Congressman Rod Blum (R-IA) questioned the panel about cybersecurity in cloud computing contexts, noting that many small businesses and government agencies were increasingly moving towards the use of such technologies. “It’s kind of a nebulous thing,” Blum said. Keiser expressed concerns given the fact that, due to different functionalities between cloud services, entities typically use more than one cloud computing platform. Most Fortune 500 companies used an average of eight clouds, Keiser said. These concerns were echoed by Olsen. “I work in a technology firm and one of the engineers in my company has a sign above his computer that says, ‘There’s no such thing as the cloud, it’s just someone else’s computer,’” Olsen said. Although cloud platforms enabled data efficiencies and were preferable to storing data on insecure nodes within a company’s own IT infrastructure, Olsen stated that security in the cloud was only as safe as the current state of cloud-based security.

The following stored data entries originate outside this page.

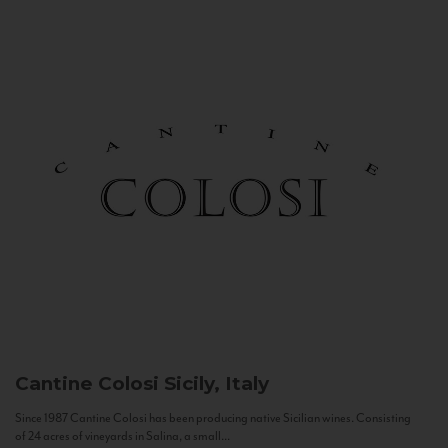
Cantine Colosi
Sicily, Italy
Since 1987 Cantine Colosi has been producing native Sicilian wines. Consisting
of 24 acres of vineyards in Salina, a small...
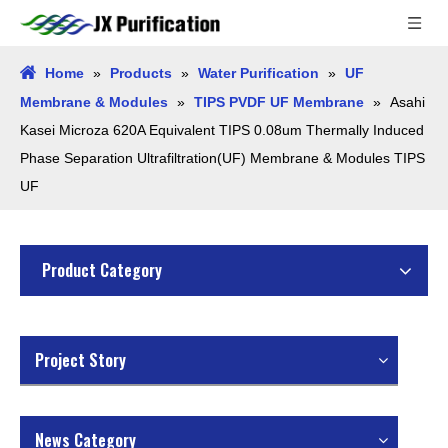
Home
»
Products
»
Water Purification
»
UF
Membrane & Modules
»
TIPS PVDF UF Membrane
»
Asahi
Kasei Microza 620A Equivalent TIPS 0.08um Thermally Induced
Phase Separation Ultrafiltration(UF) Membrane & Modules TIPS
UF
Product Category
Project Story
News Category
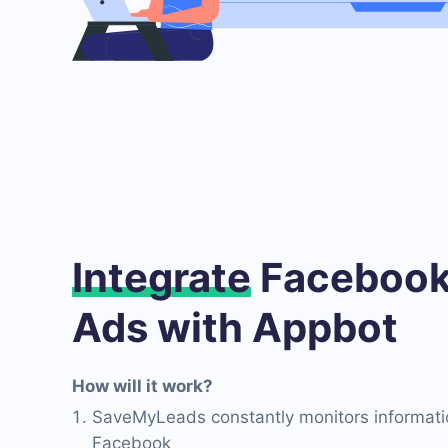
Integrate
Facebook
Ads with Appbot
How will it work?
SaveMyLeads constantly monitors informati
Facebook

Despite the importance of addressing cybersecurity concerns, many people during the hearing spoke to the lack of resources many small business entities have to devote to such strategic planning. Congressman John Curtis (R-UT) asked the panel to identify the most important thing that Congress could be doing in order to protect small business cybersecurity. Keiser was supportive of Congressional action like the passage of the Cybersecurity Information Sharing Act of 2015 which encouraged the sharing of classified threat information to patch known vulnerabilities. However, Keiser noted that many cybersecurity threats could occur upstream of small businesses at the IT systems of their suppliers. Olsen said that the more that companies could be enabled to share information without a fear of liability or spilling proprietary information, it could encourage cybersecurity companies providing solutions to small businesses to pool together resources and make them more effective. Elsewhere, Keiser noted that certain small firms, including law firms and tax firms, were major targets for cyber attacks because of the value of the information stored by those entities.

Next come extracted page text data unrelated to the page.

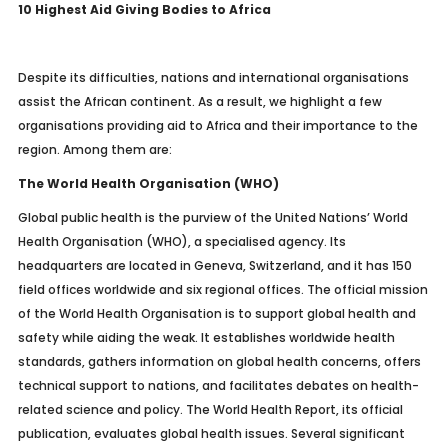
10 Highest Aid Giving Bodies to Africa
Despite its difficulties, nations and international organisations
assist the African continent. As a result, we highlight a few
organisations providing aid to Africa and their importance to the
region. Among them are:
The World Health Organisation (WHO)
Global public health is the purview of the United Nations’ World
Health Organisation (WHO), a specialised agency. Its
headquarters are located in Geneva, Switzerland, and it has 150
field offices worldwide and six regional offices. The official mission
of the World Health Organisation is to support global health and
safety while aiding the weak. It establishes worldwide health
standards, gathers information on global health concerns, offers
technical support to nations, and facilitates debates on health-
related science and policy. The World Health Report, its official
publication, evaluates global health issues. Several significant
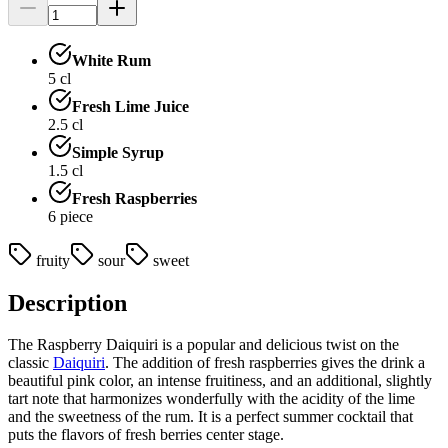
White Rum
5
cl
Fresh Lime Juice
2.5
cl
Simple Syrup
1.5
cl
Fresh Raspberries
6
piece
fruity
sour
sweet
Description
The Raspberry Daiquiri is a popular and delicious twist on the
classic
Daiquiri
. The addition of fresh raspberries gives the drink a
beautiful pink color, an intense fruitiness, and an additional, slightly
tart note that harmonizes wonderfully with the acidity of the lime
and the sweetness of the rum. It is a perfect summer cocktail that
puts the flavors of fresh berries center stage.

The security threat that China poses to specific regions was largely driven home by Congresswoman Amata Coleman Radewagen (R-AS), the House delegate from American Samoa. Radewagen noted that American Samoa is only 40 miles away from Independent Samoa, where China has been increasing its presence by investing in a port development project. “It’s not just ZTE extending their tentacles around the world,” Radewagen said. “This is about the tactics that the Chinese state is using to subvert democracy abroad.” Olsen answered by noting China’s increasingly aggressive actions to assert its dominance over the South China Sea. “From a cyber perspective, cyber has become a vector of attack that China uses or could use to advance its national interests,” Olsen said.